**Work instruction A:** Update the footballer profile, from the part that opens with "- 2009–2010: Belgium" and closes with "against KV Mechelen.", so that "football player" replaces "footballer".
**Work instruction B:** In the footballer profile, which club did De Kegel leave when he joined Cercle Brugge in January 2014?

**Selected excerpt:**
• • • •
Dennes De Kegel

Personal information
- Full name: Dennes De Kegel
- Date of birth: 1 July 1994 (age 32)
- Place of birth: Belgium
- Height: 1.73 m (5 ft 8 in)
- Position: Right back

Youth career
- Anderlecht
- Genk

Senior career*
- Years: Team / Apps / (Gls)
- 2014–2016: Cercle Brugge / 38 / (0)
- 2016–2017: Hamme / 20 / (0)
- 2017–2020: KFC Duffel
- 2020–2025: SK Londerzeel

International career
- 2009: Belgium U15 / 4 / (0)
- 2009–2010: Belgium U16 / 11 / (0)
- 2010–2011: Belgium U17 / 13 / (0)
- 2011–2012: Belgium U18 / 4 / (0)
- 2012–2013: Belgium U19 / 8 / (0)

= Dennes De Kegel =

Belgian footballer

Dennes De Kegel (born 7 January 1994) is a Belgian former footballer who played as a right back for Belgian football club SK Londerzeel.

==Club career==
De Kegel joined Cercle Brugge in January 2014 from K.R.C. Genk. He made his debut on 5 April 2014 in the Jupiler Pro League. He played the full game in a 0–1 home defeat against KV Mechelen.
• • • •
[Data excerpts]
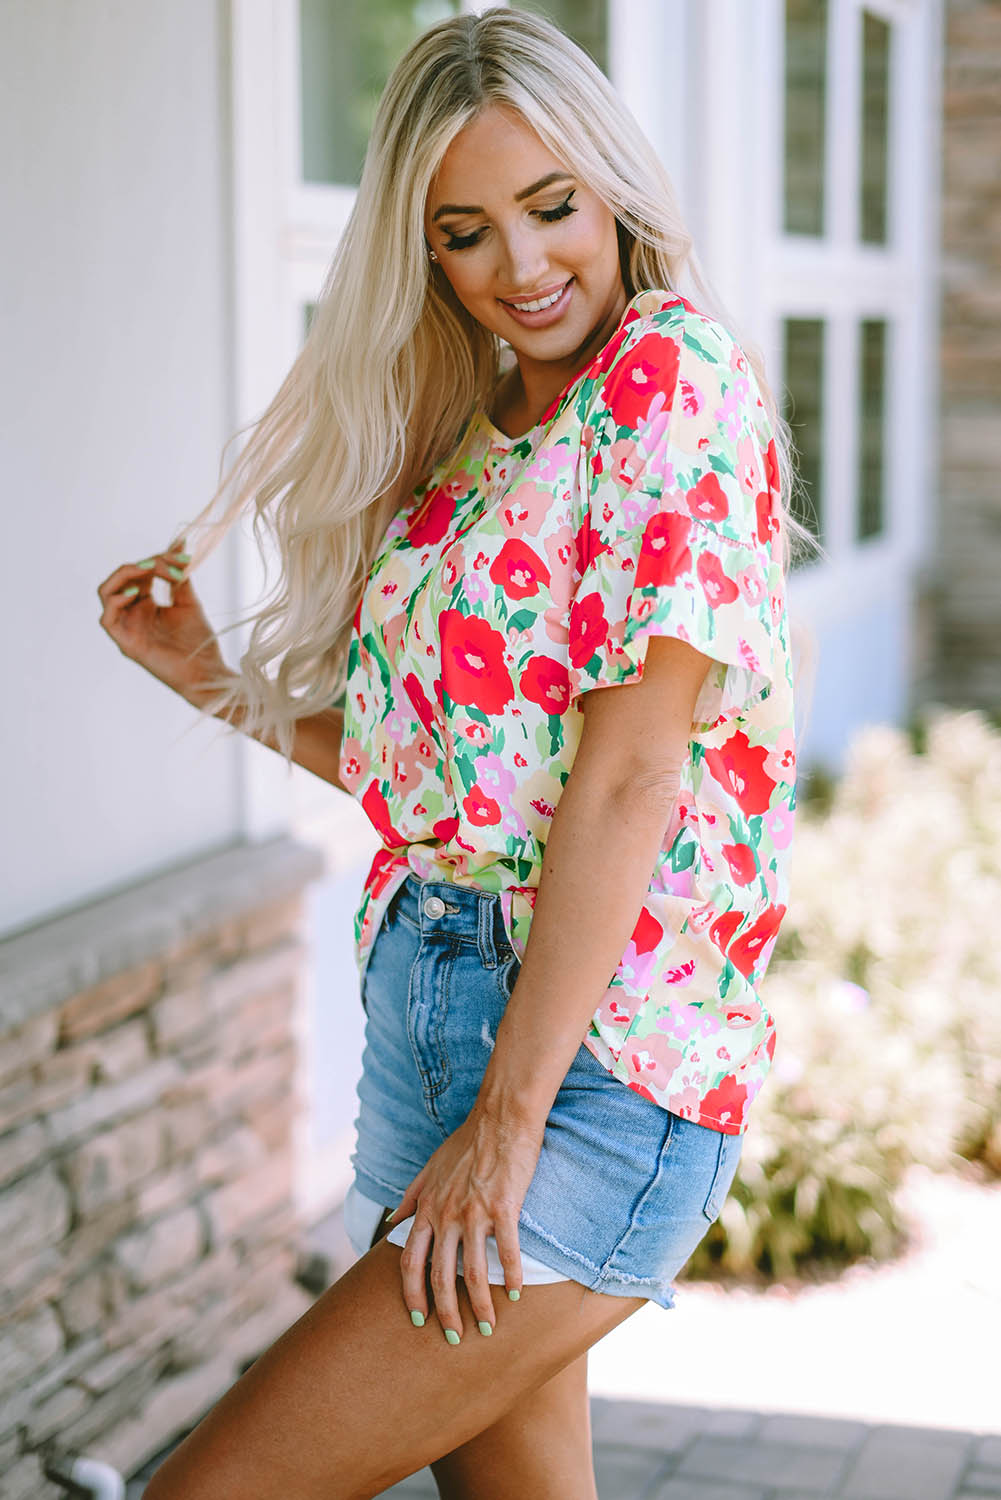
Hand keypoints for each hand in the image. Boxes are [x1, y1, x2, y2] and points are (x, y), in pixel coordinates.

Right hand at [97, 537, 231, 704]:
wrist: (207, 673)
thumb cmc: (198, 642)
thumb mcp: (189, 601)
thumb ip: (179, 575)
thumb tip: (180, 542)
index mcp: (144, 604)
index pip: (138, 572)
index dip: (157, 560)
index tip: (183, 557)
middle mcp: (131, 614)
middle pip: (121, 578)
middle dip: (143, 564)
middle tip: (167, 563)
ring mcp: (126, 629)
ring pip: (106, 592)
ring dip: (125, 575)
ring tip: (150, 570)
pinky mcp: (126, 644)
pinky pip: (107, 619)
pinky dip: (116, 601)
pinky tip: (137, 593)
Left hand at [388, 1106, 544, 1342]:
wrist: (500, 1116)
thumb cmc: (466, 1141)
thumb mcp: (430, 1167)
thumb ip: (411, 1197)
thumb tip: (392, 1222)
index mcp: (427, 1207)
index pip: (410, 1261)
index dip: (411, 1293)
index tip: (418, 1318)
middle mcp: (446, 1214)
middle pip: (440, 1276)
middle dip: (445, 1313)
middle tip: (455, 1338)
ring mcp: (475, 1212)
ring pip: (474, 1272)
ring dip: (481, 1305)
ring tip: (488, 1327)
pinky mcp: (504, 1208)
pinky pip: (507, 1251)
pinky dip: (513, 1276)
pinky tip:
• • • •
**Answer box A:**
- 2009–2010: Belgium U16 / 11 / (0)
- 2010–2011: Belgium U17 / 13 / (0)
- 2011–2012: Belgium U18 / 4 / (0)
- 2012–2013: Belgium U19 / 8 / (0)

= Dennes De Kegel =

Belgian football player

Dennes De Kegel (born 7 January 1994) is a Belgian former football player who played as a right back for Belgian football club SK Londerzeel.

==Club career==
De Kegel joined Cercle Brugge in January 2014 from K.R.C. Genk. He made his debut on 5 April 2014 in the Jupiler Pro League. He played the full game in a 0–1 home defeat against KV Mechelen.

**Answer box B:** K.R.C. Genk